Durante a reunião, as instituições formalizaram a pauta com a assinatura de um protocolo de intenções, reforçando o compromisso conjunto com a promoção da educação para a igualdade de gênero e o enfrentamento à violência doméstica desde a formação básica. O MPMG destacou a importância do cumprimento da Lei de Diretrizes e Bases da Educação Nacional (LDB) e da Lei Maria da Penha, que estabelecem, entre seus princípios, a promoção de valores voltados aos direitos humanos, ao respeito e à igualdade.
A proposta apresentada pelo Ministério Público prevê a incorporação de noções básicas da Lei Maria da Penha de maneira transversal, ou seja, integrada a diferentes disciplinas do currículo escolar, como Língua Portuguesa, História, Sociologia e até atividades pedagógicas do cotidiano escolar. A orientação é que o tema não seja tratado apenas em ações pontuais ou campanhas isoladas, mas de forma contínua e progressiva ao longo dos anos letivos.
Segundo o MPMG, o conteúdo deve ser trabalhado desde a educação infantil até o ensino médio, respeitando a faixa etária e utilizando uma linguagem adequada a cada etapa do desenvolvimento dos estudantes.
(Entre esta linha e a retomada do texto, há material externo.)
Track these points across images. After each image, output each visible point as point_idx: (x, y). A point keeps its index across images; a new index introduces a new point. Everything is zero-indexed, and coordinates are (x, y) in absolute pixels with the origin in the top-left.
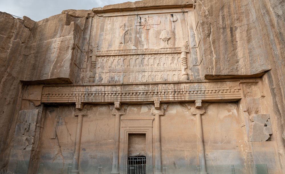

A intenção é fomentar, desde cedo, uma cultura de respeito, prevenção da violência, igualdade entre homens e mulheres e reconhecimento de direitos, contribuindo para a formação de cidadãos mais conscientes e responsáveis.
Como suporte à implementação da proposta, o MPMG disponibilizou um guia prático direcionado a pais, mães e responsáveis legais. O material, que pode ser acessado gratuitamente no portal oficial do Ministério Público de Minas Gerais, apresenta a fundamentação legal para a inclusão do tema nos currículos escolares, exemplos práticos de como os conteúdos podem ser trabalhados em sala de aula e um passo a passo para que as famílias possam dialogar com as direções das instituições de ensino sobre a adoção da proposta.
Para o superintendente do Sinepe MG, Paulo Leite, a escola desempenha um papel central na transformação cultural necessária para o enfrentamento da violência contra a mulher. “As escolas são um ambiente fértil para trabalhar esse aculturamento, para que no médio prazo mesmo já comecemos a perceber mudanças que possam aprimorar esse contexto evolutivo em que a mulher se sinta plena e segura por entender que existe essa convergência”, afirmou.
A coordenadora do CAO-VD, promotora de Justiça Denise Guerzoni, reforçou que a iniciativa vai além do ambiente escolar e se insere em uma estratégia estrutural de enfrentamento à violência de gênero. “Seguimos firmes na convicção de que a educação para a igualdade é uma das soluções estruturais para enfrentar a grave violência contra mulheres e meninas”, destacou.
Além das escolas privadas, o MPMG informou que as tratativas também avançaram, no mês de dezembro, com o setor público, com o objetivo de alcançar as redes estadual e municipal de ensino. A expectativa é ampliar o alcance da iniciativa, garantindo que estudantes de diferentes realidades tenham acesso aos mesmos princípios educativos.